To view the logs with TensorBoard:

tensorboard --logdir _results/logs/runs

Interactive training#

The interactive renderer is intended to be used locally by machines equipped with a GPU (minimum of 10GB memory recommended).

To run the apps interactively using the renderer engine, run:

python3 app/main_nerf.py --interactive=True --config app/nerf/configs/nerf_hash.yaml --dataset-path /path/to/lego --dataset-num-workers 4

To disable interactive mode, and run wisp without loading the graphics API, use:

--interactive=False

wisp also supports globally turning off interactive mode by setting the env variable:

WISP_HEADLESS=1

Toggling this flag is useful for debugging on machines without a display. This is also needed if you opt to avoid installing the interactive renderer requirements.
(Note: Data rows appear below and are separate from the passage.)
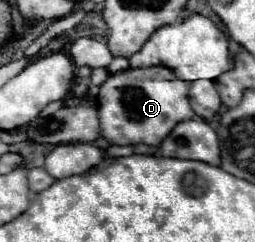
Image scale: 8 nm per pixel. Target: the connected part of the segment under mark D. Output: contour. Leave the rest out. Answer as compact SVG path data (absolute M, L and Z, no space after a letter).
M166 67L126 69L122 73L110 75L100 87L96 107L102 129L100 135L112 145L146 143L158 147L176 123L194 117L194 111L188 103L188 83L180 81Z

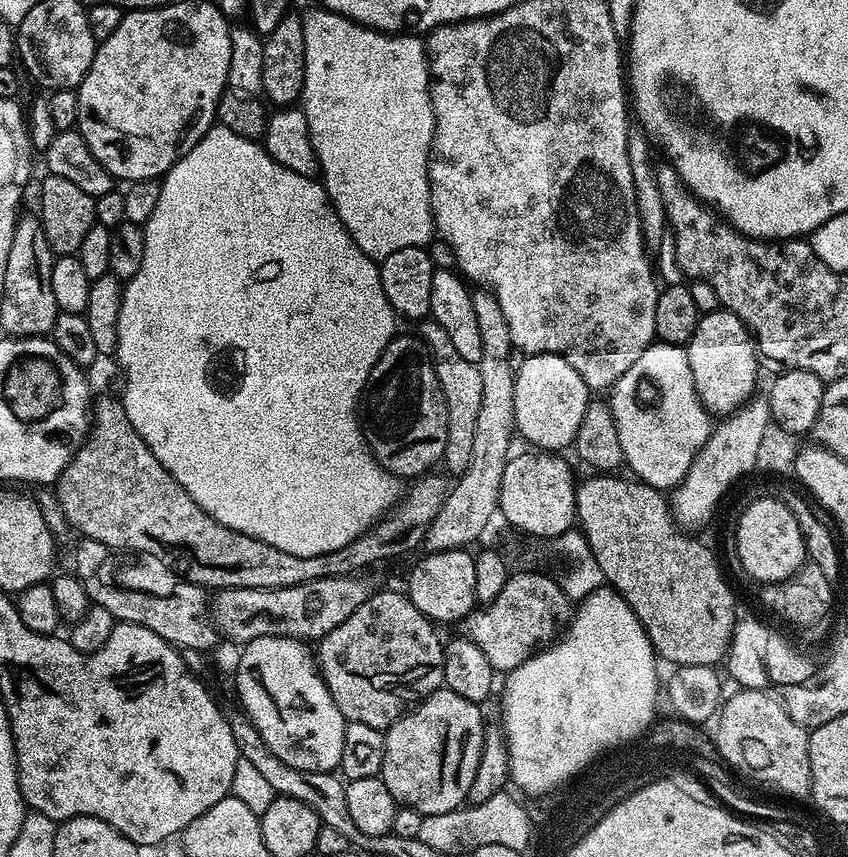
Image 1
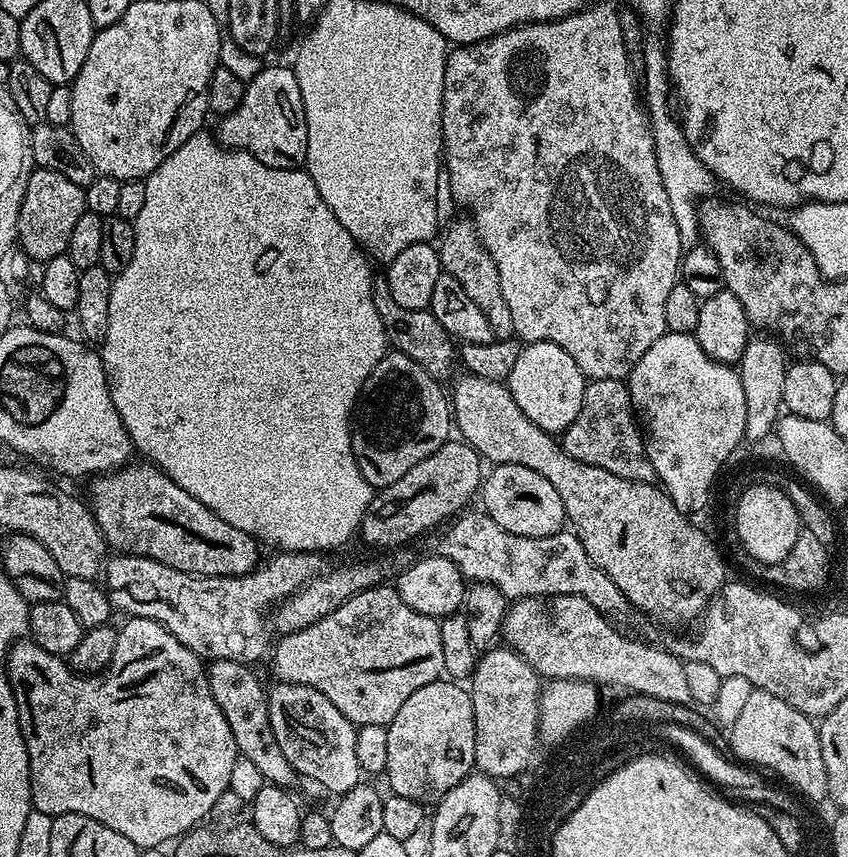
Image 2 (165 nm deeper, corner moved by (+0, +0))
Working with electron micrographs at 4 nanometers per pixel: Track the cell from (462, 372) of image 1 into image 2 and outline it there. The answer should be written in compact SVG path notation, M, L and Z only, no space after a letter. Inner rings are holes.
M380 278L372 285L374 306L378 306L378 318L382 318L382 326L388 335L388 343L393 349L418 362L432 376L445 378L458 364L458 344L449 336L447 330L434 318L430 310L406 310L406 306L398 306L388 289L387 279Z

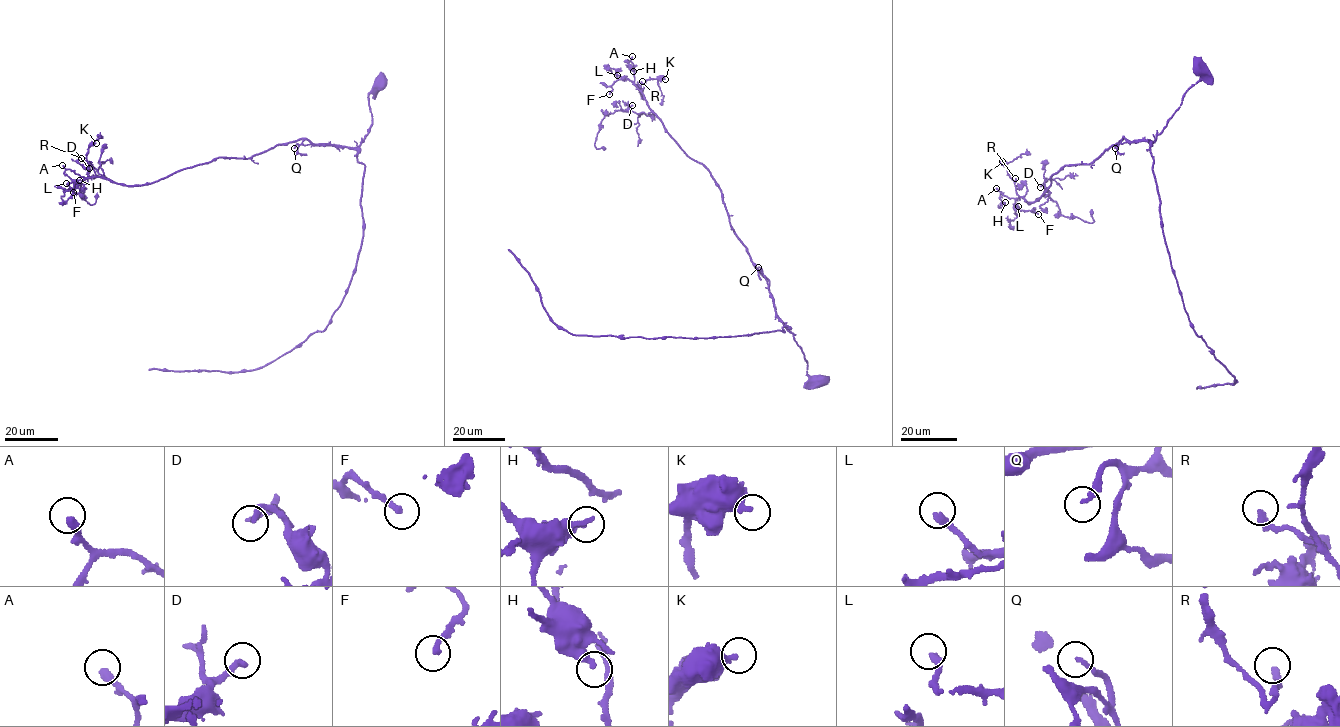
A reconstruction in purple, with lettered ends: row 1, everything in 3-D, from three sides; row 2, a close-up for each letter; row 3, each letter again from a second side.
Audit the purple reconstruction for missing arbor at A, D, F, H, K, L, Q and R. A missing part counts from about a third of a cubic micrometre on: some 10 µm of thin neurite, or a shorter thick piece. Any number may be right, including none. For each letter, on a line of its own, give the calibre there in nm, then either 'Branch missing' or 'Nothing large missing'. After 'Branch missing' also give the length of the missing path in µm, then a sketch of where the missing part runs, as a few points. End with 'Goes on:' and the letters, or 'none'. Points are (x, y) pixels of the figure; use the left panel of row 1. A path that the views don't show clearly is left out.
A: Thickness 340 nm. Nothing large missing
D: Thickness 260 nm. Nothing large missing
F: Thickness 240 nm. Nothing large missing
H: Thickness 300 nm. Nothing large missing
K: Thickness 360 nm. Nothing large missing
L: Thickness 280 nm. Nothing large missing
Q: Thickness 180 nm. Nothing large missing
R: Thickness 240 nm. Branch missing. Missing length about 15 µm. Course of what is missing: (81, 158), (85, 154), (93, 155), (99, 145)
Goes on: R

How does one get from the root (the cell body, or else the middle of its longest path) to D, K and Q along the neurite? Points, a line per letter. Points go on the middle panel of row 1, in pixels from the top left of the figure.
D: (820, 381), (776, 316), (768, 280), (734, 231), (711, 173), (655, 114), (625, 110), (632, 105)
K: (820, 381), (776, 316), (718, 184), (648, 106), (645, 84), (665, 79)
Q: (820, 381), (808, 374), (804, 355), (792, 334), (776, 316), (774, 299), (758, 267)

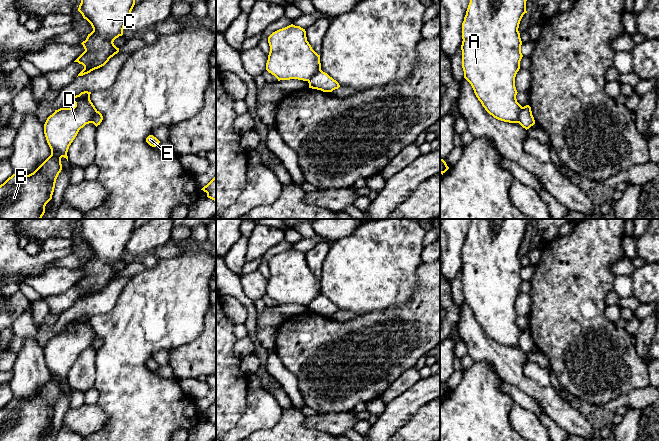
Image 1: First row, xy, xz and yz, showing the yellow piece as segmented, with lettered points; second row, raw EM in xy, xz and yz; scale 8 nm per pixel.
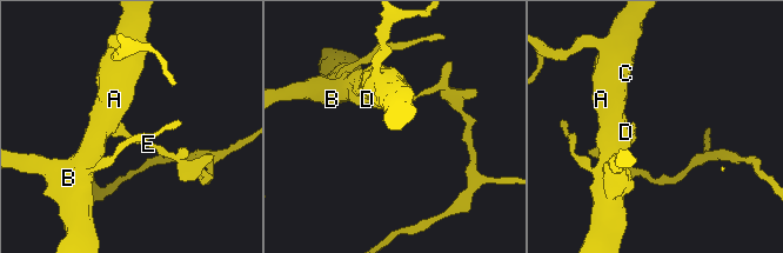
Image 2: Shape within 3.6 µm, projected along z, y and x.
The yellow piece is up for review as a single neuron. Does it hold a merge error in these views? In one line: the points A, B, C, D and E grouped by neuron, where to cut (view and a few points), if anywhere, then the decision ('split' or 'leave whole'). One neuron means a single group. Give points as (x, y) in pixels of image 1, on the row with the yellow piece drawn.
groups A B C D / E; cut yz (522, 107), (516, 122); split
Jupyter Notebook Mode (April 2023 Update)#

Machines without a display can still use a simplified version of the interactive renderer.

See: Jupyter Notebook Example.

Experiment Tracking#

Wisp’s trainers use the Tracker module to track training and validation metrics, render 3D interactive plots, and reproduce your configurations and results.

The tracker is a one-stop access for various modules, such as tensorboard, wandb, offline visualizations and metrics aggregation.

Using Weights & Biases#

To enable wandb tracking in your Weights & Biases workspace just add the additional flag: --tracker.enable_wandb=True when initializing the training script.

Complete list of features supported by Weights & Biases:

  • Log training and validation metrics in real time.

  • Log system metrics in real time.

  • Log RGB, RGBA, Depth renderings etc. during training.

  • Log interactive 360 degree renderings post training in all levels of detail.

  • Log model checkpoints as Weights & Biases artifacts.

  • Sync experiment configs for reproducibility.

  • Host Tensorboard instance inside Weights & Biases run.

The list of optional arguments related to logging on Weights & Biases include:

  • --tracker.wandb.project: Name of Weights & Biases project

  • --tracker.wandb.run_name: Name of Weights & Biases run [Optional]

  • --tracker.wandb.entity: Name of Weights & Biases entity under which your project resides [Optional]

  • --tracker.wandb.job_type: Name of Weights & Biases job type [Optional]

  • --tracker.vis_camera.viz360_num_angles: Number of angles in the 360 degree renderings [Optional, default set to 20]

  • --tracker.vis_camera.viz360_radius: Camera distance to visualize Scene from for 360 degree renderings on Weights & Biases [Optional, default set to 3]

  • --tracker.vis_camera.viz360_render_all_lods: Set to True to render the neural field in all available levels of detail.